When it comes to selling to corporate America, there's good news and bad news for small and midsize companies. The good news is that today's corporate buyers are less likely to select vendors based on prior relationships or reputation alone -- meaning that more suitors are allowed into the dance. The bad news is that the dance has become a lot more formal.
Where there's formality in corporate purchasing, the request for proposal, or RFP, can't be far behind. RFPs have long been used by government agencies seeking vendors. But in today's era of strict corporate governance standards, RFPs are being issued more frequently for private-sector contracts, as well. The internal control guidelines set by the Sarbanes-Oxley Act, in particular, have put the kibosh on single-source, relationship-based purchasing contracts. "The RFP process has become the standard gatekeeping model for any contract of any significant size," says Steve Banis, principal at Ross McManus, an Albany, N.Y., business consultant.
As anyone who has responded to an RFP knows, the process can be exhausting, and a 33% success rate is considered excellent. There are three main challenges to any RFP response: getting invited to take part in the first place; gathering the data to answer the issuer's questions; and writing, packaging, and presenting the proposal itself.
Unlike government contracts, private-sector RFPs don't have to be publicly listed. The only way to hear about them is to spend a lot of time networking with people who will tell you when they arise, says Rebecca Hefter, vice president of training at Novations, a Boston-based corporate training firm that responds to about a dozen RFPs each quarter. "Our most successful proposals are for clients we know well enough to discuss the contents of the RFP with beforehand," she says.
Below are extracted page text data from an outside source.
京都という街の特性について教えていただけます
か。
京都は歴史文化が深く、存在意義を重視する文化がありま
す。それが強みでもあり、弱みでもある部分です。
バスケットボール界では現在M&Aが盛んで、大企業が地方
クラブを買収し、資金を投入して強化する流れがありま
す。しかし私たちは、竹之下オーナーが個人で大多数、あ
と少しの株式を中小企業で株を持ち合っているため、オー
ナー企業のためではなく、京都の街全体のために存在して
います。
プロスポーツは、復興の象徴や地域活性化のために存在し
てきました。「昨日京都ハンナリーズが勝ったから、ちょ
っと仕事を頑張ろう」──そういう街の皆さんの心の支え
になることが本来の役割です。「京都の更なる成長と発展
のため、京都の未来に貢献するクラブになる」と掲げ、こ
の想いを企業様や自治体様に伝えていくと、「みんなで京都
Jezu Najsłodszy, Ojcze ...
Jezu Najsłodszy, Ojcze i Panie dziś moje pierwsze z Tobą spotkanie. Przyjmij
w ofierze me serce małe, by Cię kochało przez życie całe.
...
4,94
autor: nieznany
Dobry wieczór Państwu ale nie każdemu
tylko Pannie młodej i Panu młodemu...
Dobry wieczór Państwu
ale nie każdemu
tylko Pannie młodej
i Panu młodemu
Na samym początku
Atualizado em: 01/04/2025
Once you're in the game, research is key. In January 2004, Yamamoto Moss, a Minneapolis marketing firm, responded to an RFP issued by a major financial services firm for a contract worth about $250,000. In response to a general question about the issues facing the brokerage industry, one of its staffers spent several days at a local firm observing brokers. "It went a long way toward winning us the business," says Shelly Regan, the firm's president. The client has since turned into Yamamoto Moss' largest.
Before cobbling together a proposal -- which usually runs from 20 to 50 pages with a three- or four-page executive summary -- expect to spend long hours debating, writing, and proofreading. It can get expensive. A response can take several weeks to complete (a typical RFP comes with a deadline of between four and eight weeks). That's a lot of potential billable time left on the table.
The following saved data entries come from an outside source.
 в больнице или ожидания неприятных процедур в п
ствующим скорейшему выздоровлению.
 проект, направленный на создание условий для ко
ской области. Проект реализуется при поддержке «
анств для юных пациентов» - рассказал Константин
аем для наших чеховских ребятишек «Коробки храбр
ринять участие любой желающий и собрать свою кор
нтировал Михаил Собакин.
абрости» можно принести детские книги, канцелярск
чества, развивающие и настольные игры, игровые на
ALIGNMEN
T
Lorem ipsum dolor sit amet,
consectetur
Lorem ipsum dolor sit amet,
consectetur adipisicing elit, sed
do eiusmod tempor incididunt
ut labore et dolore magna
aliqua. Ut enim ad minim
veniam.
Forget the handshake deal. Today more contracts require a formal application
Vermont Electric Power Co., a public utility in Rutland, Vt., issued more than a dozen RFPs in 2004. What does the agency look for when evaluating the responses? "A company has to have completed a project similar in scope," says Dean LaForest, a senior planning engineer. "It also doesn't hurt to have a human being who can come in and be able to answer questions and address issues." Indeed, while the paperwork involved in responding to RFPs can be daunting, many competitions hinge on the presentation phase, in which potential vendors must back up their rhetoric by showcasing their teams in a high-pressure boardroom environment.
That adds up to a lot of pressure -- enough to make one long for the simpler days of the handshake deal. But for those firms that don't bump into the right people often enough, an RFP can be a great equalizer. "Almost all of our big clients were gotten through the RFP process," says Novations' Hefter. "If you want to do big projects with companywide application, you have to be able to succeed at RFPs."